I didn’t doubt the validity of this perception, but I did question what I had done to deserve it. In some ways, it was consistent with – although more intense than – experiences I’d had on psychedelics, which, perhaps, made me more open to accept it. I was also pretty sure that I couldn’t be unique; other people must have had similar experiences. The event redirected the academic work I was engaged in at the time and eventually led me to books on Asian spirituality in which I recognized a similar perspective. For a long time, I had an inflated sense of my own – wholly unearned – spiritual accomplishment. Many of the faux spiritual leaders of the period – like those whom John Negru encountered about this same time – had similar conceptions of their self-importance. Some even gathered disciples.

I, instead, was fortunate in discovering Zen practice. My Birkenbrae experience was acknowledged to have been an awakening, but it was also made clear to me that by itself it was of negligible significance, was little more than what Koun Franz referred to as a “burp of the mind.” It was only the first step in Torei Enji’s Long Maturation. That maturation remains an ongoing process, through which I have cultivated several qualities I treasure.

There is a sense of wonder that anything at all exists, a continual amazement at the reality of the universe and the fact that consciousness is inherent in it.

There is a sense of awe at the interdependence of Being in all its beauty and horror.

There is a – at times overwhelming – feeling of gratitude.

And there is sense of reverence, perhaps similar to what Rinzan Pechovnik referred to as tenderness with its connotation of “tending to.”

I may well have acquired these ways of understanding the world and my place in it without Zen; my initial insight, after all, came about before I had any awareness of Asian spiritualities. Nor am I proselytizing. But it remains the case that I have a sense of being understood when I speak of these matters – as I seldom do – with people engaged in Zen practice.

It is also possible that we are just journeying in tandem.

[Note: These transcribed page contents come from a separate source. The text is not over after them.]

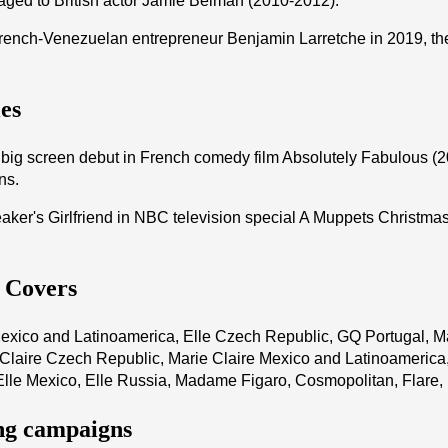
ged to British actor Jamie Belman (2010-2012).
rench-Venezuelan entrepreneur Benjamin Larretche in 2019, th
es
ig screen debut in French comedy film Absolutely Fabulous (20
ns.
ker's Girlfriend in NBC television special A Muppets Christmas:
s Covers
exico and Latinoamerica, Elle Czech Republic, GQ Portugal, Ma
 Claire Czech Republic, Marie Claire Mexico and Latinoamerica
Elle Mexico, Elle Russia, Madame Figaro, Cosmopolitan, Flare
ng campaigns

Above the river, two eagles are in synchronized flight, almost wingtip to wingtip, flying in giant loops over the water. Perhaps they are looking for food, but it seems as if they are just having fun.

Published by Rick McDaniel

Author of "Zen Conversations" and "Cypress Trees in the Garden."

2 thoughts on ““Zen Conversations” Epilogue

  1. Rick,

    This is so lovely and so intimate. Although I read the account in your book a while ago, I found this very moving. You are indeed a kind, gentle man.

    As I may have said before, I would describe your encounter as the Holy Spirit and the Presence of God and I have spent my 50 years seeking to know God better in a different way, it is clear that you are a seeker and I admire you.